L’état-major général russe, placé, à la veille de la guerre, sous la houlette du général Iouri Danilov, élabore de son côté ses plans stratégiques, sans tenir compte le moins du monde de la politique étrangère. L’historien de l’armée russe constate : « On eût pu croire que la place du Palais [où se trouve l’état-major général] et le pont Pevtcheski [où est situé le ministère des Affaires étrangères] étaient sur deux planètes absolument différentes4. »

L’état-major général se prépare à une agression du côté de la Suède, étroitement liée à l’Angleterre ; il redoute la Roumanie, bien que les diplomates n’ignorent pas qu’elle attend de savoir qui l’emportera. Le Japon et l’Italie sont aussi au nombre des ennemis (ils prendront le parti des alliés). Les stratèges russes, en revanche, comptent fermement sur la Bulgarie, qui ralliera la coalition adverse.

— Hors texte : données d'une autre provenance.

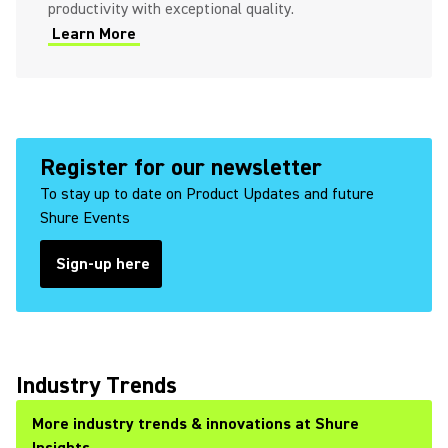
productivity with exceptional quality.
Learn More
Register for our newsletter
To stay up to date on Product Updates and future
Shure Events
Sign-up here
Industry Trends
More industry trends & innovations at Shure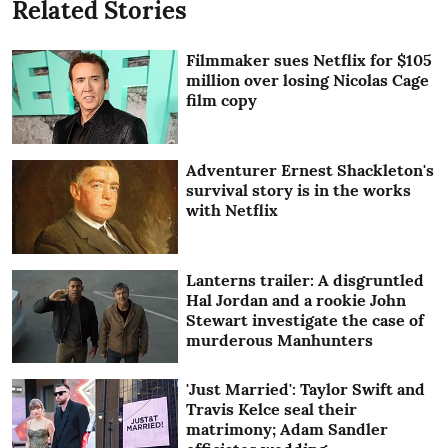
Related Stories
Filmmaker sues Netflix for $105
million over losing Nicolas Cage
film copy
Adventurer Ernest Shackleton's
survival story is in the works
with Netflix
Lanterns trailer: A disgruntled
Hal Jordan and a rookie John
Stewart investigate the case of
murderous Manhunters
'Just Married': Taylor Swift and
Travis Kelce seal their
matrimony; Adam Sandler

Piotr Stolypine voyait la guerre comme le plus grand des malheurs pour la Russie. « De quelle guerre peut-il être question », demandait-il au plus fort de la crise déclenchée par l’annexion autrichienne de la Bosnie-Herzégovine, « alors que nous ne sommes parvenus, à l’intérieur, qu’à un apaisement superficiel, que nous n’avons pas encore formé de nouvelle armée, que nous ne disposons pas même de nouveaux fusils5 ? » Le successeur de Stolypine, le comte Kokovtsev met aussi en garde contre le danger d’une guerre. À ces arguments rationnels, Nicolas II réplique : « Il en sera selon la volonté de Dieu6. » Dans l’atmosphère mystique qui règne à la Cour impériale, les prédictions directement puisées à la « source de toutes les connaissances », semblent plus convaincantes : Grigori Raspoutine est catégoriquement opposé à la guerre, il annonce la perte de la Russie et de la dynastie, pour le cas où l’on ferait fi de ses avertissements. Piotr Dournovo, ministre de l’Intérieur dans le cabinet de Witte, puis membre du Conseil d’État, adresse à l’empereur un mémorandum dans lequel il fait cette mise en garde : « Une guerre mondiale générale serait un danger mortel pour la Russie et pour l’Allemagne, quel qu’en fût le vainqueur7… » Le mémorandum sera découvert dans les papiers du tsar après la révolution, sans la moindre note : manifestement, il n’avait pas été lu. Des rumeurs courent cependant à ce sujet dans la capitale, renforçant encore l’atmosphère d’angoisse.